AI is not simply about robotics or automation. Robots can carry out difficult or repetitive tasks, but they do not all have AI capabilities. Common examples of AI include drones and driverless cars. But AI is also being used to advance health care by helping to diagnose disease, such as finding the right cure for cancer by assisting doctors in sifting through enormous amounts of data to pinpoint the exact necessary treatment.

Banks and financial institutions also use AI to organize operations, maintain book-keeping, invest, and reduce fraud and financial crimes by monitoring behavioral patterns of users for any abnormal changes or anomalies.
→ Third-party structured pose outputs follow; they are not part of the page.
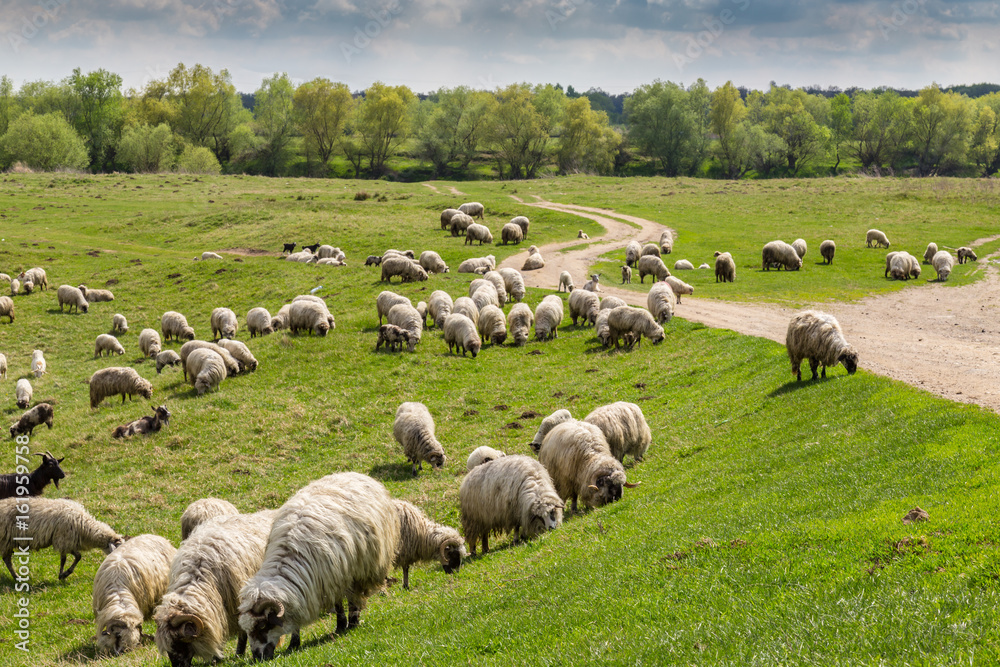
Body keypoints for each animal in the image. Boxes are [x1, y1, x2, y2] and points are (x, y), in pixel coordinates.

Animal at [237, 474, 398, 660]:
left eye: (262, 626)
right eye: (247, 629)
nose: (257, 657)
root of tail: (354, 473)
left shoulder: (335, 578)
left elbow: (339, 603)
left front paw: (344, 625)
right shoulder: (312, 587)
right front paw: (295, 643)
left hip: (360, 568)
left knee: (354, 596)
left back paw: (354, 621)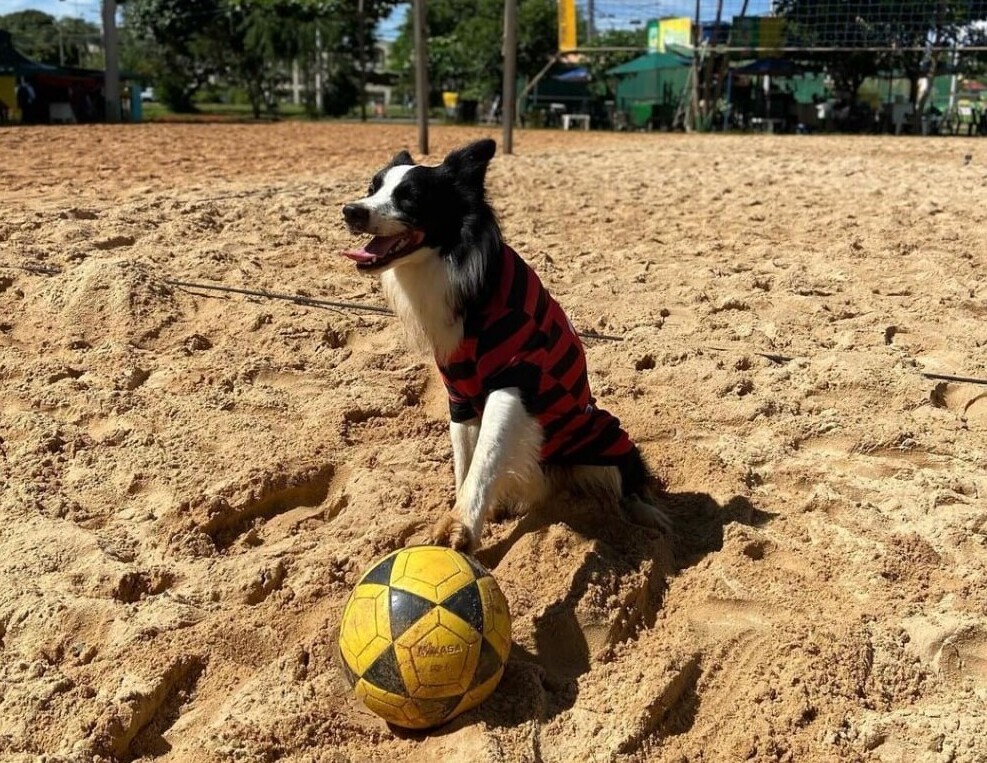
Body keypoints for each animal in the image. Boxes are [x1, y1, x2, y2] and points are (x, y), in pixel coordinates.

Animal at [342, 140, 672, 552]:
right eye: (372, 188)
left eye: (410, 197)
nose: (351, 211)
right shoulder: (458, 394)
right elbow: (465, 457)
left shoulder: (513, 379)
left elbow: (487, 453)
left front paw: (460, 524)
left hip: (605, 437)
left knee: (628, 483)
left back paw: (645, 515)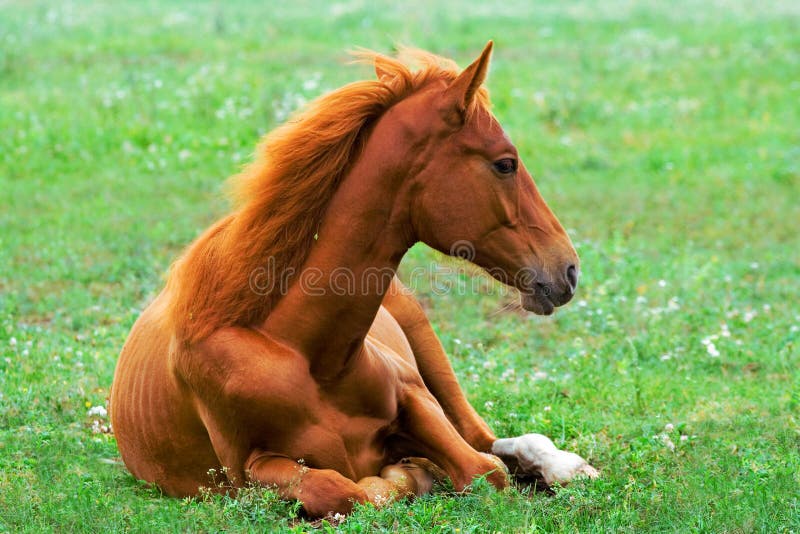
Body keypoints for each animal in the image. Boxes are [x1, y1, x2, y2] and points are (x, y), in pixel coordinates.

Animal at [110, 42, 597, 518]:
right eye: (505, 164)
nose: (569, 268)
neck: (308, 354)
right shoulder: (247, 471)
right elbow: (344, 490)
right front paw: (409, 476)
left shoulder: (415, 398)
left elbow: (484, 470)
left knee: (488, 438)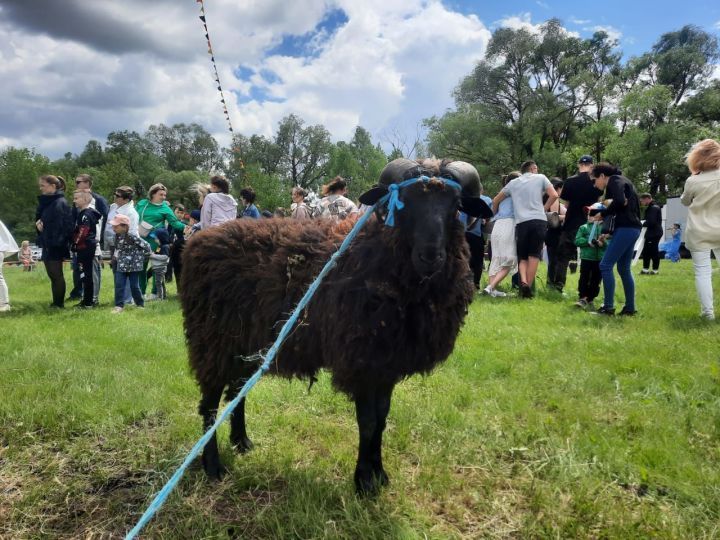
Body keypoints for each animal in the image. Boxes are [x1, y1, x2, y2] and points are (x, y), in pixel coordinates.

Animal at [183, 157, 492, 494]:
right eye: (404, 203)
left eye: (455, 205)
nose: (430, 256)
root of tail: (196, 242)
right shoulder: (362, 361)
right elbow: (368, 422)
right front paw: (364, 482)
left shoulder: (386, 363)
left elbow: (382, 418)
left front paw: (380, 475)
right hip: (212, 341)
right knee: (210, 404)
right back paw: (213, 466)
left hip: (246, 345)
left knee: (236, 393)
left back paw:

AI is also used to create art, prove mathematical theorems, play games, and run search engines and online assistants, as well as for image recognition in photos and spam filtering, among many other uses.

Yet AI, too, is being applied in the broader retail sector, and these applications can be implemented by drug store retailers as well, according to Fung Global Retail & Technology (FGRT), a global research and analysis firm for organizations navigating the intersection of retail, technology and fashion.

FGRT has identified three main applications of AI in retail, including the drug store retail segment: personalization, customer service and inventory management.

With personalization, AI can help retailers provide individualized service to each customer through tailored communications, shopping recommendations, e-commerce and m-commerce portals, and promotions. For instance, drug store retailers send online customers emails that contain offers, promotions and discounts that are similar to those sent by retailers in other segments. These emails are usually tailored to include products that customers may be interested in based on their shopping and browsing history on the retailer’s website and on their in-store purchase history.

One example, FGRT says, is CVS Pharmacy, which sends personalized emails to customers enrolled in its ExtraCare loyalty program. CVS creates the personalized emails based on an analysis of customer behavior from a test group versus those from a control group. This method, also known as A/B testing, involves investigating hypotheses by emailing deals and offers to customers who have similar profiles and assessing key performance indicators, such as conversion rate and basket size.

If CVS used AI instead, the company could further leverage the data that it collects and get better results, according to the Harvard Business ­Review.

In terms of customer service, AI is also used to run chatbots that mimic interactions with human customer care and sales staff. Most chatbots tend to autonomously resolve customer queries and direct more difficult queries to human staff after asking customers a series of questions designed to assess the complexity of their issue. AI can help here, according to FGRT, because drug store pharmacies may not always have adequate staff to answer all patient or customer queries.

And with inventory management, AI-powered data analytics can help retailers predict which customers are likely to buy in the near future. This can enable retailers to maximize the probability of having the right items in stock as customers order them, which results in faster fulfillment and leaner inventory operations.

FGRT says that although AI has become part of the mainstream, the technology still has a long way to go before it becomes conventional to use across all industries.